A trio of studies into brain and pancreatic cancer cells appeared Friday in the journals Science and Nature.

In the Nature study, a team from the Cancer Genome Atlas Research Network, including researchers from Europe, Australia and the United States, examined more than 200 samples from glioblastoma multiforme, a type of brain tumor.

Another team at Johns Hopkins Kimmel Cancer Center studied more than 22 samples of the glioblastoma and found a set of “broken, missing or overactive genes,” the paper said. The Hopkins studies were published in Science.

The studies, while heralded as a breakthrough in USA Today, had a more subdued reception within the science community.

Stephen Elledge of Boston’s Brigham and Women’s Hospital told Nature Magazine: “Unfortunately this wasn’t what we all hoped for, but there is useful information in there, and what they’re learning is more of what they already learned—which is that cancers are extremely complex.”

One of the lead researchers on two studies, Bert Vogelstein, said the studies might change how cancer drugs are developed, according to Bloomberg.com. Some had hoped that with genetic exploration, science could develop medicines that target specific genes for all cancers. For example, Gleevec, made by Novartis AG, already targets a certain gene for the blood cancer chronic myelogenous leukemia.

Vogelstein says the research published this week suggests that scientists will have to look at “disrupting the broader biological pathways that support cancer growth,” Nature reported.

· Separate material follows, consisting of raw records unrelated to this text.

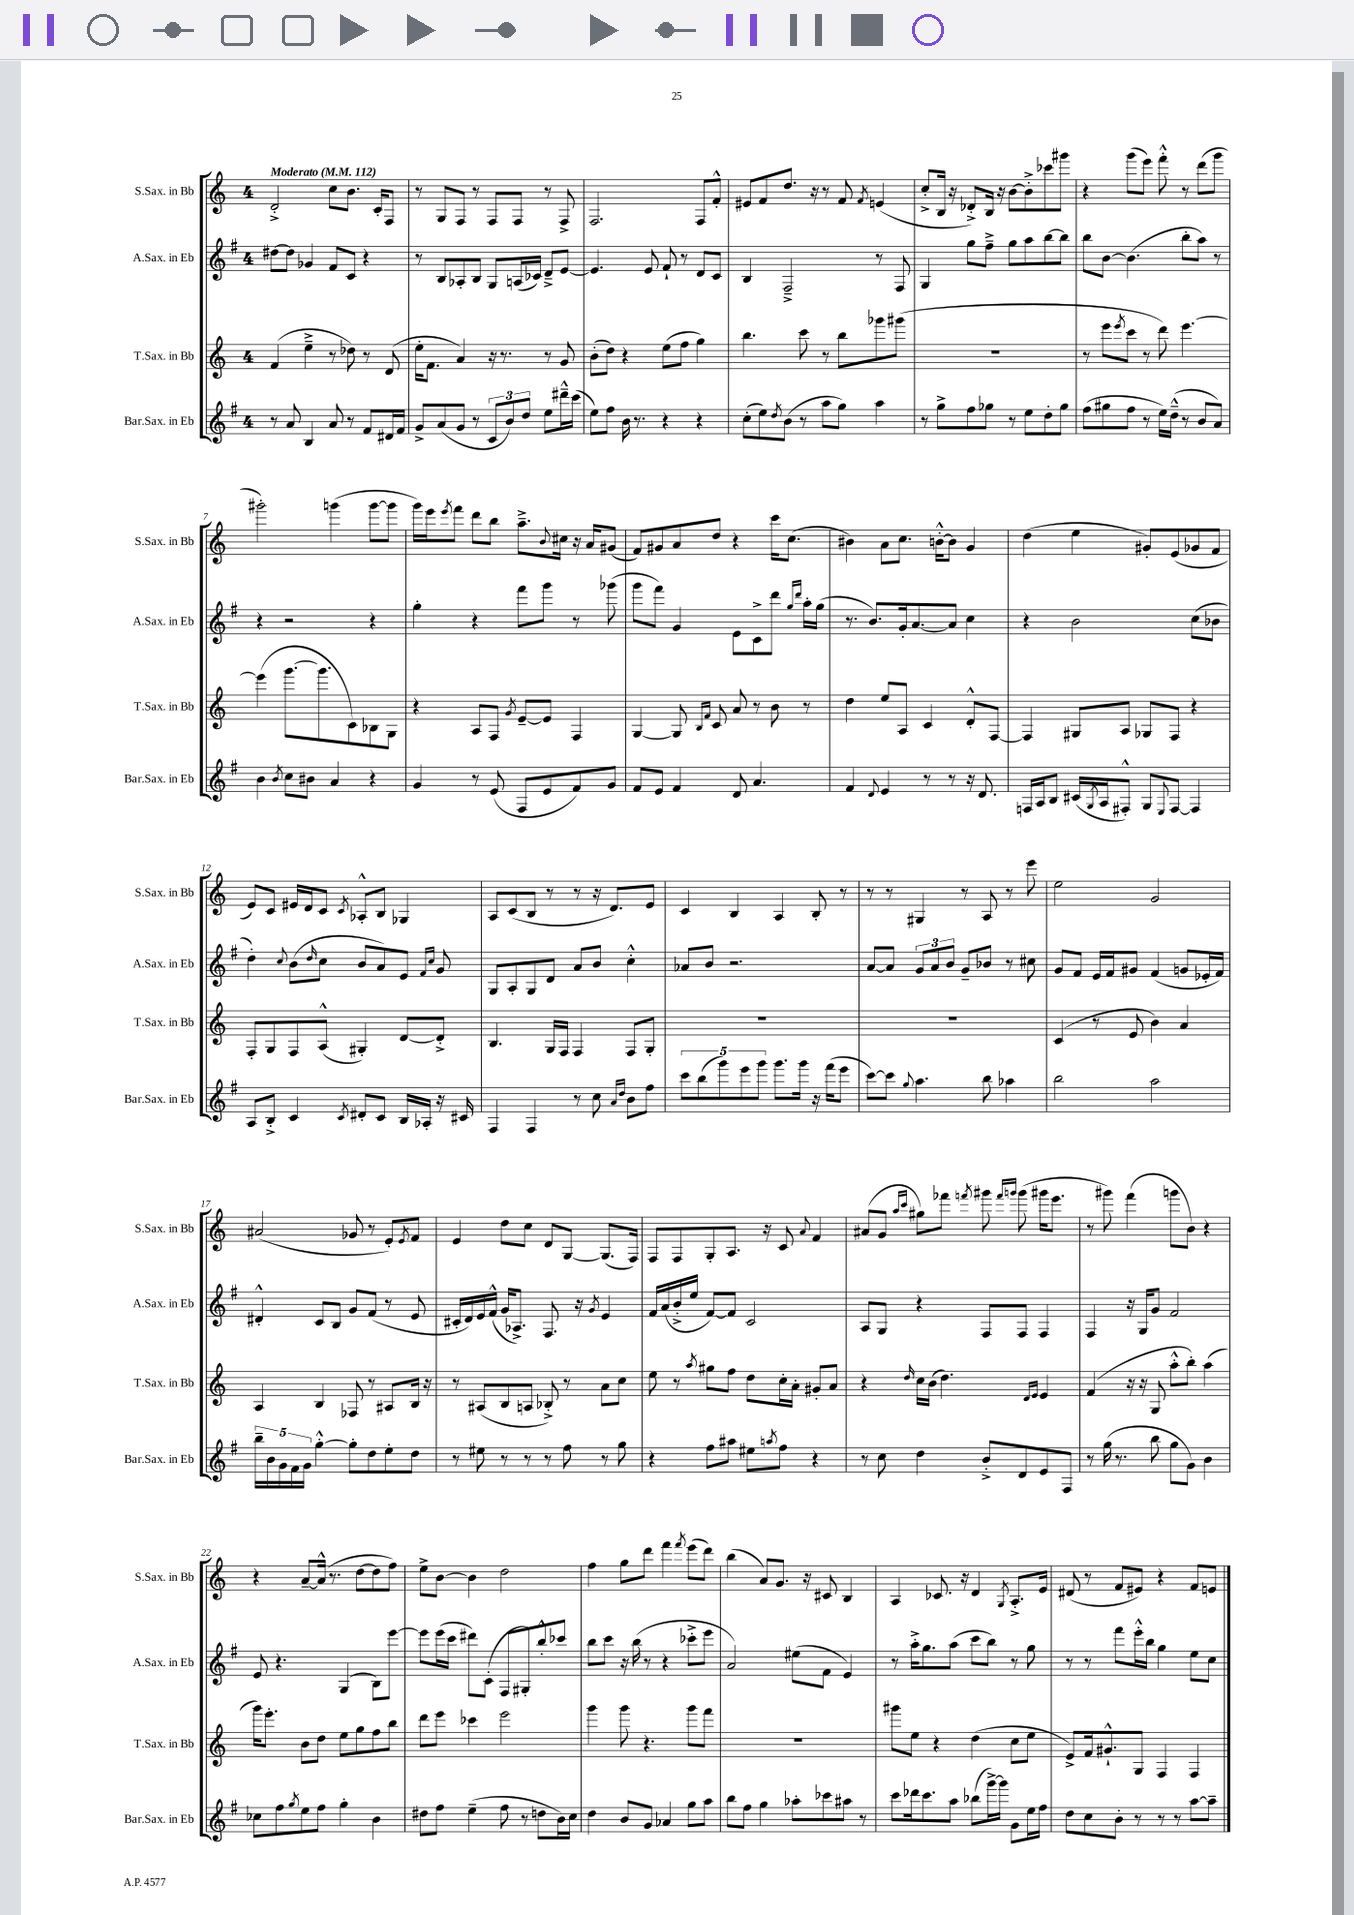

**kern	**kern	**kern	**kern
*staff4	*staff3	*staff2	*staff1
*clefG2	*clefG2	*clefG2	*clefG2
*k[f#]	*k[]	*k[f#]	*k[]
*M4/4	*M4/4	*M4/4	*M4/4
*MM112	*MM112	*MM112	*MM112
8r	(4f	[8dd#	2d'^
8a	.	8dd#]	.
4B	4ee~^	4g-	.
8a	8r	8f#	8cc
8r	8dd-)	8c	8.b
8f#	8r	4r	.
.	.	.	16c'
16d#	(8d	.	8F
16f#	.	.	.
=	=	=	=
8g^	16ee'	8r	8r
.	8.f	.	.
(8a	.	8B	8G
8g	4a)	8A-'	8F
8r	.	8B	8r
12c	16r	8G	8F
.	8.r	.	.
12b)	.	.	.
.	.	(16A	8F
12dd	.	.	.
.	.	16c-)	.
8ee	8r	8d~^	8r
16ddd#~^^	8g	[8e	8F^
(16ccc	.	.	.
=	=	=	=
8ee)	(8b'	4.e]	2.F
8ff#	8dd)	.	.
16b	4r	.	.
8.r	.	.	.
.	.	8e	.
4r	(8ee	8f#`	.
.	8ff	8r	.
4r	4gg)	8d	8F
.	.	8c	8f'^^
=	=	=	=
(8cc'	4.bb	4B	8e#
8ee)	.	.	8f
8qdd	.	.	.
(8b	.	2F#~^	8.dd
8r	8ccc	.	.
.	.	.	16r
8aa	8r	.	8r
8gg)	8bb	.	8f
.	.	.	8qf
4aa	8ggg-	8r	(4e
.	(8ggg#	8F#	.
=	=	=	=
8r	1r	4G	8cc'^
8gg^	.	.	16B
.	.	.	16r
8ff#	.	8gg	8d-'^)
8gg-	.	8ff#~^	16B
.	.	.	16r
8r	.	8gg	[8b
8ee	.	8aa	8b'^]
8dd'	.	[8bb	8ccc-
8gg-	.	8bb]	8ggg#
=	=	=	=
(8ff#	8r	8bb	4r
8gg#	8eee	[8b	.
.	8qeee	.	.
8ff#	8ccc	(4.b]	(8ggg
8r	8r	.	8eee)
16ee)	8ddd)	.	8fff'^^
(16dd~^^	.	.	.
8r	[4.eee	8bb'	8r
8b	.	8aa)	(8ddd
8a)	.	8r	8ggg
=	=	=	=
4b	(4eee]	4r	2ggg#')
8qb	.	.	.
8cc	[8.ggg	2r	.
8b#	.	.	.
.	8.ggg]	.	.
4a	.	.	(4ggg
.	8c)	.	.
4r	8B-	4r	[8ggg
.	8G	.	8ggg]
=	=	=	=
4g	4r	4gg'	16ggg)
.	.	.	16eee
.	.	.	8qeee
.	.	.	8fff
8r	8A	4r	8ddd
(8e	8F	.	8bb
.	8qg	.	.
8F#	[8e~	8fff#	8.aa~^
8e	8e]	8ggg	.
.	.	.	8qqb
.	.	.	16cc#
8f#)	4F	8r	16r
.	.	.	16a
8g	.	(8ggg-	(8g#
=	=	=	=
8f#	[4G	8ggg	8f)
8e	.	8fff#)	8g#
4f#	8G]	4g	8a
.	16qqB	.	.
.	16qqf	.	.
.	8c	.	8dd
8d	8a	8e	4r
4.a	8r	8c^	.
.	8b	8ddd	16ccc
.	.	.	(8.cc
.	.	16qqgg	.
.	.	16qqddd	.
.	8r	16aa'	.
.	.	(16gg	.
=	=	=	=
4f#	4dd	8.r	4b#)
.	.	8.b)	.
8qqd	.	.	.
4e	8ee	.	8a
.	8A	16g'	8.cc
.	.	[8.a	.
8r	4c	.	.
.	.	.	[16b'^^
8r	.	8a]	8b]
16r	8d'^^	4cc	4g
8.d	.	.	.
.	[8F	.	.
=	=	=	=
16F	4F]	4r	(4dd
16A	.	.	.
8B	.	.	.
(16c#	8G#	2b	4ee
8qG	.	.	.
16A	.	.	.
8F#'^^)	8A	.	.
8G	8G-	.	8g#')
8qqE	.	.	.
[8F#	8F	.	(8e
4F#]	4r	(8cc	8g-
.	.	8b-	8f
=	=	=	=
8A	8F'	4dd')	8e)
8B'^	8G	.	8c
.	.	8qqcc	.
4c	8F	(8b	16e#
.	.	.	16d
.	.	16qqdd	.
.	(8A^^	8cc	8c
8qc	.	.	8qc
8d#'	4G#')	8b	8A-'^^
8c	.	8a)	8B
16B	[8d	8e	4G-
16A-'	.	.	.
.	.	16qqf#	.
.	.	16qqcc	.
16r	8d'^]	8g	.
16c#	.	.	.
=	=	=	=
4F#	4.B	8G	8A
.	.	8A'	(8c
4F#	.	8G	8B
.	16G	8d	8r
.	16F	.	.
8r	4F	8a	8r
8cc	.	8b	16r
.	.	.	8.d)
16qqa	.	.	.
16qqdd	.	.	.
8b	8F	4cc'^^	.
8ff#	8G'	.	8e
=	=	=	=
10ccc	1r	8a-	4c
(10bb	.	.	.
.	.	8b	.
10ggg)	.	.	.
.	.	2.r	4B
10eee	.	.	.
10ggg	.	.	.
8.ggg	.	.	4A
16ggg	.	.	.
16r	.	.	8B'
(16fff#	.	.	.
8eee	.	.	8r
=	=	=	=
[8ccc)	1r	[8a	8r
8ccc]	.	8a]	8r
8qqgg	.	.	.
4.aa	.	12g	4G#
.	.	12a	.
.	.	12b	.
.	.	8g~	8r
8bb	.	8b-	8A
4aa-	.	8r	8r
.	.	8cc#	8eee
=	=	=	=
2bb	(4c	8g	2ee
.	.	8f#	.
.	8r	16e	.
.	.	16f#	.
.	8e	8g#	.
2aa	4b)	(4f#	2g
.	4a	8g	.
.	.	16e-'	.
.	.	16f#)	.
=	=	=	=
20bb~	4A	4d#'^^	(2a#
20b	.	.	.
20g	.	.	.
20f#	.	.	.
20g	.	.	.
[4gg'^^	4B	8c	.
.	.	8B	.
8gg']	8F-	8g	8g-
8dd	8r	(8f#	8r
8ee'	8A#	8r	8e')
.	.	.	8qe
8dd	16B	8e	8f
.	16r	.	.
=	=	=	=
8r	8r	16c#'	4e
.	.	16d)	.
8ee#	(8A#	16e	.
.	.	(16f#^^	.
8r	8B	16g	8dd
.	.	8.A-^)	.
8r	8A	.	8cc
8r	8B-'^)	8.F#	8d
8ff#	8r	.	[8G
.	.	16r	.
.	.	8qg	.
8r	8a	4e	(8.G]
8gg	8cc	.	.
.	.	.	16F)
=	=	=	=
4r	8ee	16f#	8F
.	.	(16a	.
.	8r	16b'^	8F
.	.	16ee	.
.	8qaa	.	.
8ff#	8gg#	[8f#)	8G'
8aa#	8ff	8f#]	8.A
8ee#	8dd	2c	.
.	.	.	16r
8qaa	.	.	.
8ff#	16cc'	.	8c
.	16a'	.	.
.	.	.	8qqa
4r	8g#'	.	4f
.	8a	.	.
=	=	=	=
8r	4r	8A	(8a#
8cc	.	8G	8g
.	.	.	16qqaa
.	16qqdd	.	16qqccc
4dd	16cc	4r	8gg#)
.	(16b	.	.
.	4.dd)	.	8fff-
.	.	.	8qfff
8b'^	.	8F#	8ggg#
.	.	.	16qqfff
.	.	.	16qqggg
8d	.	8F#	(8ggg
.	16qqd	.	.
.	16qqe	.	.
8e	4e	4F#	16ggg#
.	.	.	8.eee
8F#	.	.	.
=	=	=	=
8r	(4f	4F#	8r
(16gg	.	.	8ggg#)
8.r	.	.	.
.	16r	16r	(4fff
.	16r	16G	.
8bb	8G	8g	.
8gg	8aa'^^	2f#	8ggg
8g)	8bb')	.	8b)
4b	(4aa	.	4r
=	=	=	=
8cc-	16ggg)	8e	4r
.	8.eee'	.	.
8ff#	.	4.r	.
8qgg	.	.	.
8ee	8b	.	[8a~
8ff#	8dd	.	(16a^^]
.	.	.	8.r
4gg'	8ee	(4G	.
.	8gg	.	[8dd
4b	8ff	8B)	8dd]
.	8bb	[8eee	8ff)
=	=	=	=
8dd#	8ddd	8eee]	8ee^
8ff#	8eee	(16eee	[8b
.	.	16ccc	.
(4ee~	4ccc-	8ddd#)	4b]
.	.	(8c'	.
8ff#	2eee	8F#	2dd
8r	.	8G#')	.
8dd	.	8bb'^^	.
16b)	.	8ccc-	.
16cc	.	.	.
=	=	=	=
4dd	4ggg	8bb	4ff
.	.	8ccc	.
8b	8ggg	16r	8gg
.	.	(16bb	.
8g	4.r	8r	8ddd
4a-	.	4r	4fff
.	.	.	8qfff
8gg	8ggg	8ccc-'^	(8eee
8aa	8fff	8eee	8ddd)
=	=	=	=
8bb	1r	2a)	(4bb
8ff#	.	.	.
4gg	.	.	8a)
.	.	.	8.g
8aa-'	.	(8ee#	.
.	.	.	16r
8ccc-	.	8f#	8c#
8aa#	.	4e)	4B
8r	.	.	.
=	=	=	=
8ccc	8ggg#	8r	4A
16ddd-	8ee	16aa'^	.
8.ccc	.	8.gg	.
.	4r	.	8.c-
8aa	.	(8aa	.
.	.	.	16r
(8bb-	(4dd	8ccc	4d
[16ggg^)	.	8bb)	.
16ggg]	.	.	.
.	.	.	8qG
8g	8cc	8r	8.A'^
16ee	8ee	8gg	.
16ff#	.	.	16e
=	=	=	=
8dd	8e^)	8r	(8d#
8cc	16f	8r	8r
.	8.g#`^^	.	.
8b'	.	8fff#	8f
8r	8G	16eee'^^	8e#)
.	.	16bb	.
8r	4F	4gg	4r
8r	.	.	.
[8aa	4F	8ee	8f
8aa~]	.	8cc	8e
==	==	==	==
*-	*-	*-	*-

“It is apparent from studies like ours that it is going to be even more difficult than expected to derive real cures,” Vogelstein said, according to Nature.

Background: The Cancer Genome Atlas

Exploring the genes behind cancer is an ambitious task. According to U.S. News and World Report, scientists have to examine 12,500 times the information that they did to map the human genome.

The National Institutes of Health is funding the research. The studies published this week are from the TCGA’s pilot phase, according to U.S. News and World Report. Exploring the entire genome could cost an estimated $1.5 billion.